Tanpa sadar, Arthur tersenyum kecil di sudut bibirnya. Baru kali ini dia menemukan lawan yang bisa menangkis dan menghindari pukulannya dalam waktu yang cukup lama. Maka dari itu, Arthur menambahkan banyak tenaga pada tiap serangan yang ia lancarkan.
Max yang mendapatkan serangan bertubi-tubi sedikit kewalahan. Max tahu lawannya menahan diri dan tidak serius dalam pertarungan ini. Max bahkan curiga pihak lain melawannya hanya untuk menguji. Meski demikian, Max menanggapinya dengan segenap hati. Dia tidak bisa lengah atau orang itu akan mengambil kesempatan untuk memukulinya sampai mati.
"Perasaan ini... sama seperti perasaan bersemangat ketika aku latih tanding melawan William," gumam Arthur di dalam hati.

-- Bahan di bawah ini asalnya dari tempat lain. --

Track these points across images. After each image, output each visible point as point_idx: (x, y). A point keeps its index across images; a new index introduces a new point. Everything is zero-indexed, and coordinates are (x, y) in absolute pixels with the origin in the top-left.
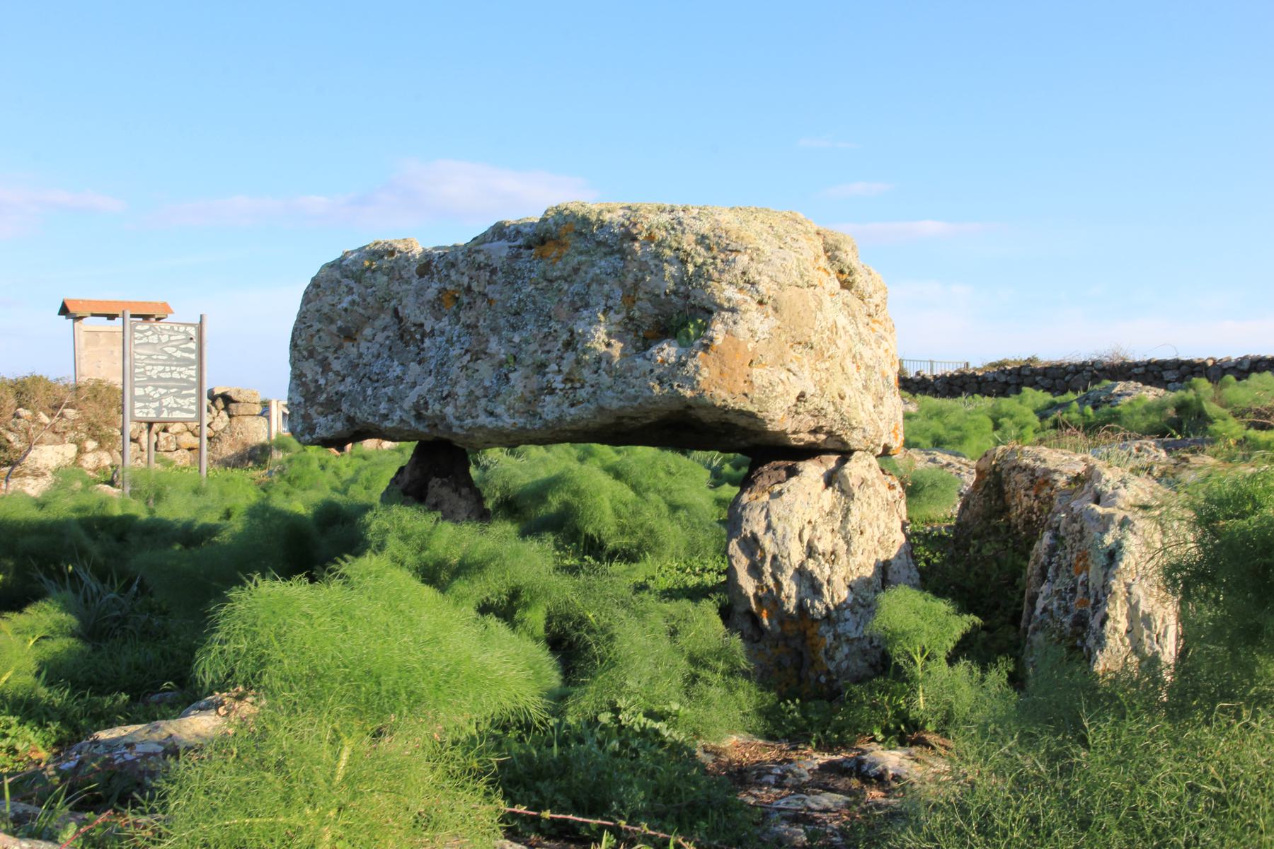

Saking bersemangatnya, dia bahkan tanpa sadar menambahkan energi sihir pada tinjunya dan memukul pemuda itu dengan sekuat tenaga.
Segera tubuh Max terhempas kuat ke batang pohon besar dan jatuh ke permukaan tanah. Sembari menahan rasa sakit, dia memuntahkan seteguk darah. Max merasa beberapa tulang rusuknya kemungkinan banyak yang patah.
Sementara Arthur, pria itu terkejut dengan ulahnya sendiri. Dia bahkan nyaris mengejar pemuda itu untuk menolongnya. Namun, dia berhenti di separuh jalan. Arthur masih mempertahankan sikap dingin seorang pemimpin.
Dalam hati, sebenarnya Arthur sedikit merasa bersalah. Bagaimana jika pemuda itu benar-benar orang yang telah menyelamatkan putranya? Segera pertanyaan itu terjawab ketika Arthur tidak sengaja melihat sapu tangan putih familiar yang terkeluar dari saku celana pemuda itu. Tidak salah lagi, itu adalah sapu tangan milik Bannesa. Maka... maka pemuda itu pastilah orang yang telah menyelamatkan putranya.
Arthur mengabaikan tempramen dingin dan mendominasi yang dimiliki sebagai penguasa wilayah ini. Bagaimana mungkin dia hampir membunuh penyelamat putranya? Pria setengah baya itu segera melangkah cepat mendekati Max yang masih terengah-engah menahan rasa sakit.
Max tidak tahu tindakan Arthur, sebab kesadarannya perlahan mulai menghilang. Dia benar-benar tidak dapat menahan rasa sakit di sekujur tubuhnya. Pemuda itu bahkan nyaris sudah berpasrah diri jika dia memang harus mati di sini.
"Ibu, Ansel, maafkan aku," lirih pemuda itu di dalam hati.
Segera, kedua mata cerah itu pun perlahan menutup dengan rapat.